Markets & Finance

Shilling feels the pressure as trade deficit rises 59pc

CARGO

Cargo containers await clearance at the Mombasa port. Trade deficit has increased on high import bill. PHOTO | FILE

The gap between Kenya’s imports and exports widened a massive 59 per cent or Sh37.7 billion in the first quarter of the year, explaining the significant depreciation of the shilling.

The Kenya National Bureau of Statistics (KNBS) reported the gap, also known as the current account deficit, stood at Sh101.5 billion, up from Sh63.7 billion recorded in the same quarter last year. Much of the exports pertain to the standard gauge railway construction.

In the meantime, Central Bank of Kenya data shows the shilling has depreciated by 8.9 per cent since the beginning of the year, underlining the extent to which the current account deficit is weighing down on the domestic currency.

“The deterioration in the current account balance was mainly occasioned by the increase in the import bill and the decline in the value of total exports in the same period. As a consequence, the current account balance recorded a deficit of Sh101.5 billion in the first quarter of 2015 compared to a deficit of Sh63.8 billion in the first quarter of 2014,” said the KNBS.

Simultaneously, the Kenya shilling has weakened to 99.88 units as of last Friday’s opening of the forex market compared to a 90.65 units at the beginning of the year. To obtain a dollar, forex buyers have to pay Sh9 more than they did at the start of the year.

Citigroup Global Markets, the investment banking of the Citibank, said in its latest commentary on the foreign exchange markets that the shilling would remain under siege in the third quarter of this year, owing largely to the large current account deficit.

“Kenya’s wide current account deficit has been weighing on the local currency and appears set to continue to do so in 3Q 2015,” said Citi.

Citi said the increase in government spending by nearly 25 per cent this fiscal year compared to last year would likely result in increased imports, thereby keeping the deficit high and the shilling weak.

“Rising government expenditure will probably keep imports elevated, the trade deficit wide and the shilling on the back foot,” said Citi.

The value of the local currency is expected to rank high in the agenda of the members of the Central Bank of Kenya’s Monetary Policy Committee when they meet Tuesday to determine the policy rate.

READ: Treasury bets on foreign investors to bridge balance of trade gap

Razia Khan, the chief economist for Africa at StanChart Plc, said last Friday Kenya could push interest rates up if it becomes necessary rather than tap the Sh68 billion financing facility by the International Monetary Fund.

“A precautionary $688.3 million IMF financing facility is unlikely to be tapped, except in the event of an external shock.
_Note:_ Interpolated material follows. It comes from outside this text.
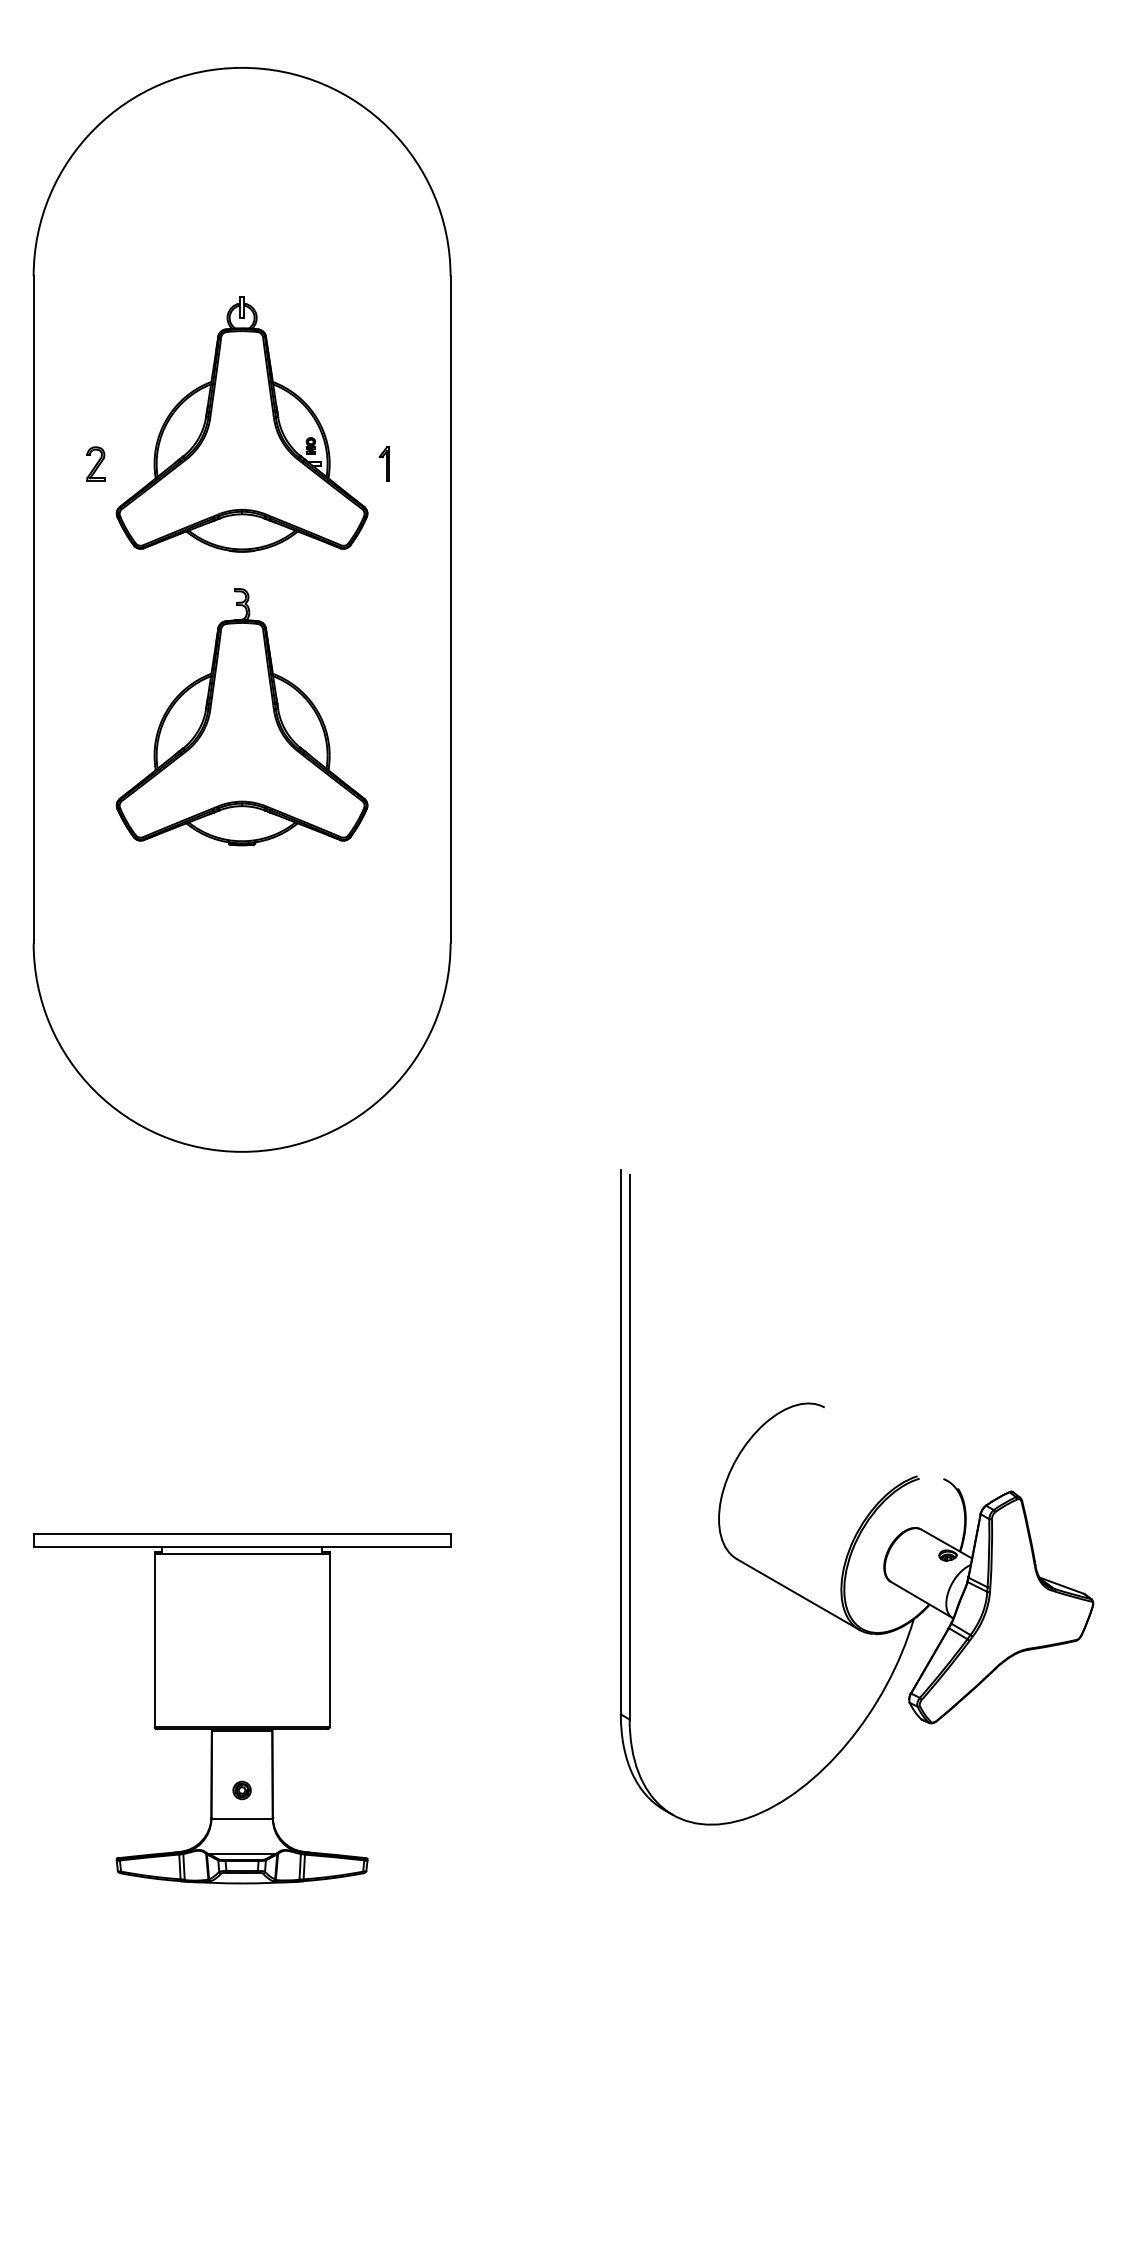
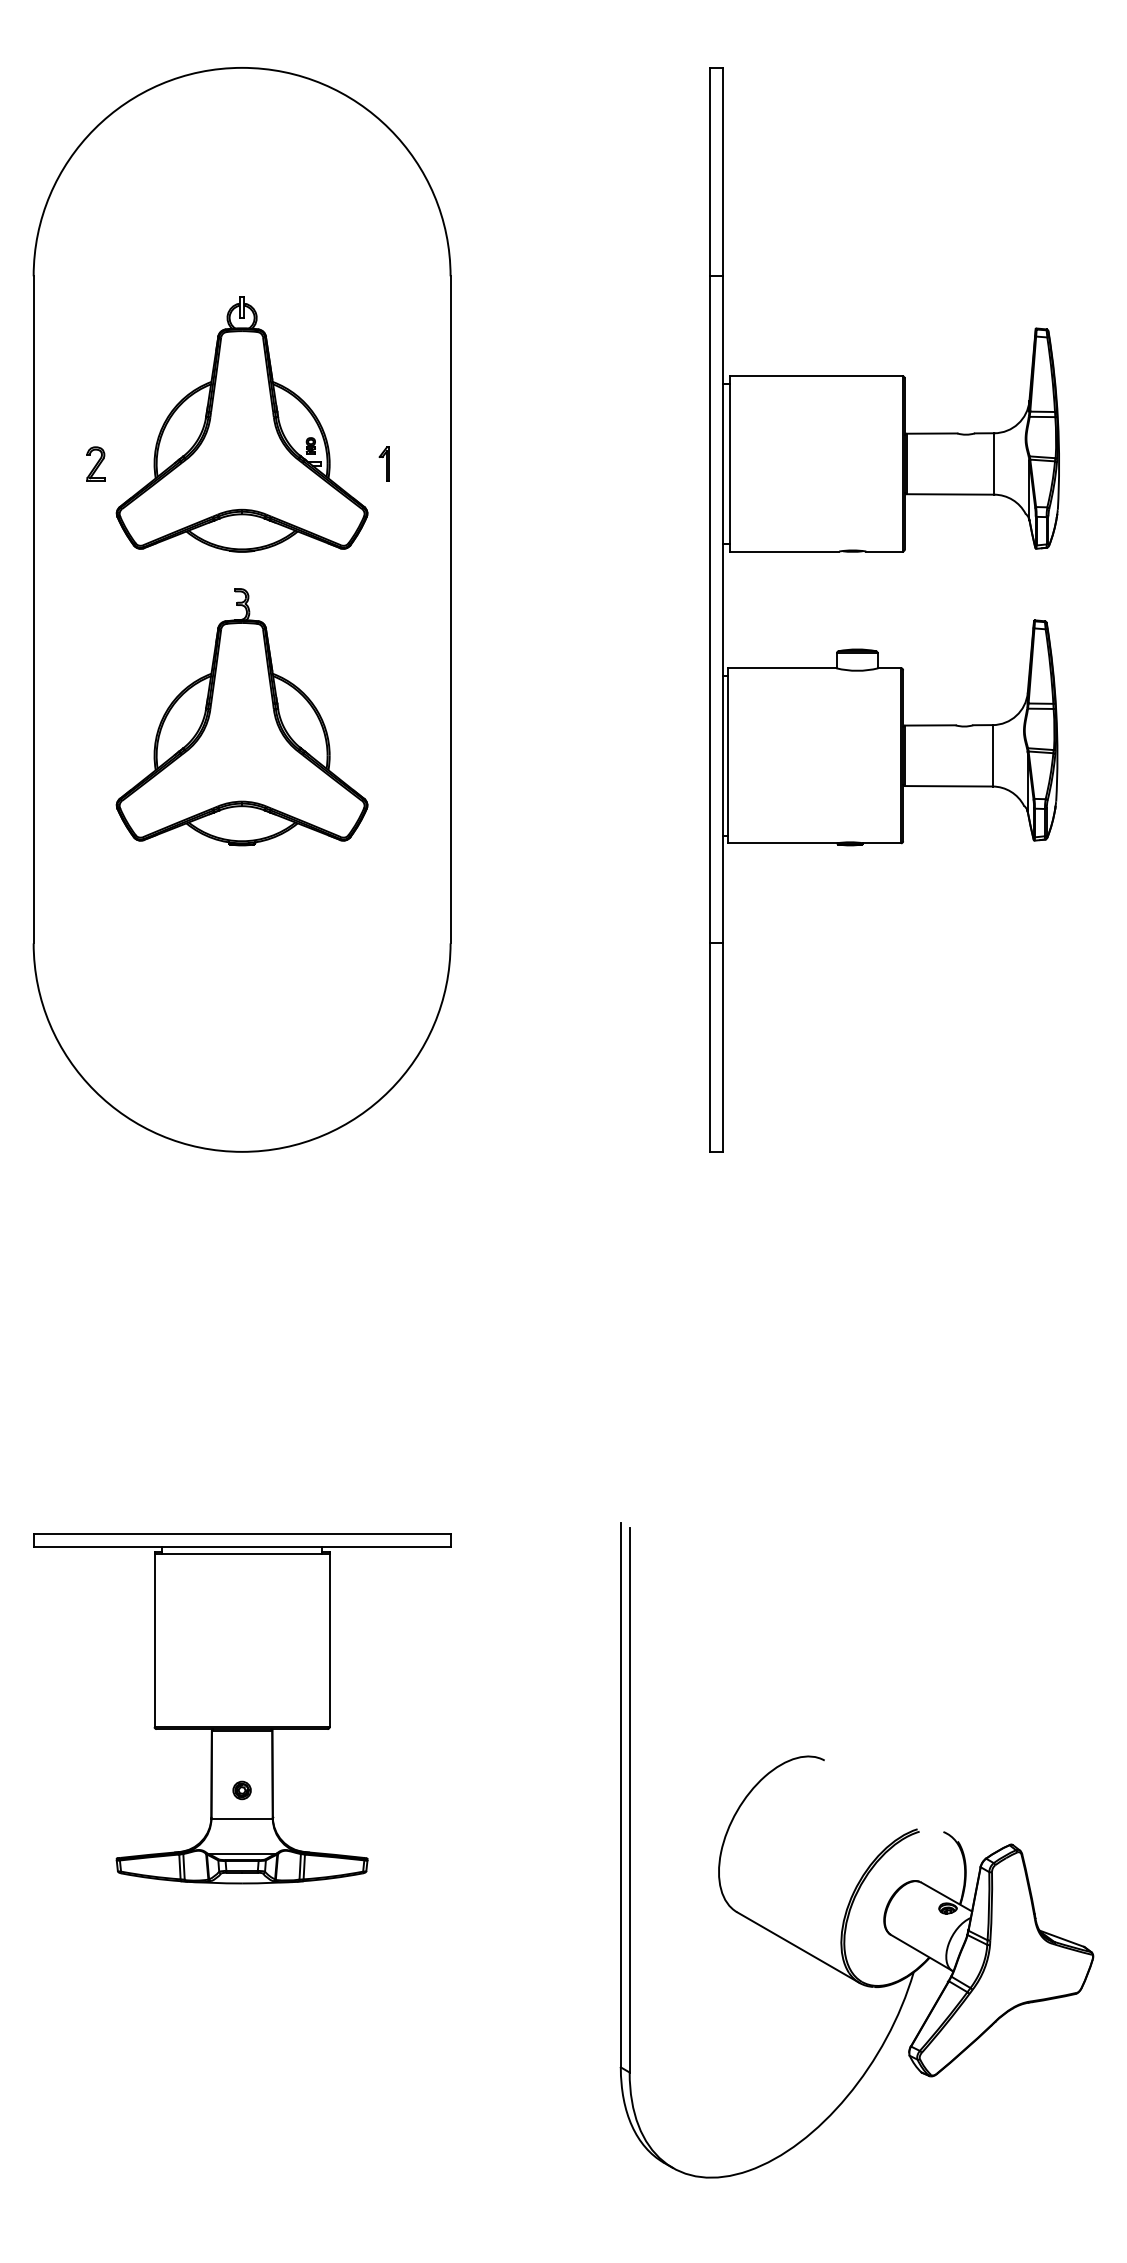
part at (873, 649): none -> present
part at (870, 1510) position: (870, 1510) -> (870, 1863)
Instead, we expect the central bank rate to be raised further, if it should become necessary to safeguard the Kenya shilling exchange rate,” said Ms Khan.

Citi investment bankers said Kenya’s foreign exchange rate situation would also be affected by the depreciation of the Ugandan shilling, which has also weakened significantly since the start of the year.

Due to the high value of trade between Kenya and Uganda, the currencies move in the same direction in relation to the dollar, the Citi analysts said.

“Recent Uganda shilling weakness and a bleak outlook for this currency in the second half of 2015 might point to limited scope for Kenya shilling appreciation as the dollar-Uganda shilling and dollar-Kenyan shilling exchange rates tend to be highly correlated,” said Citi analysts.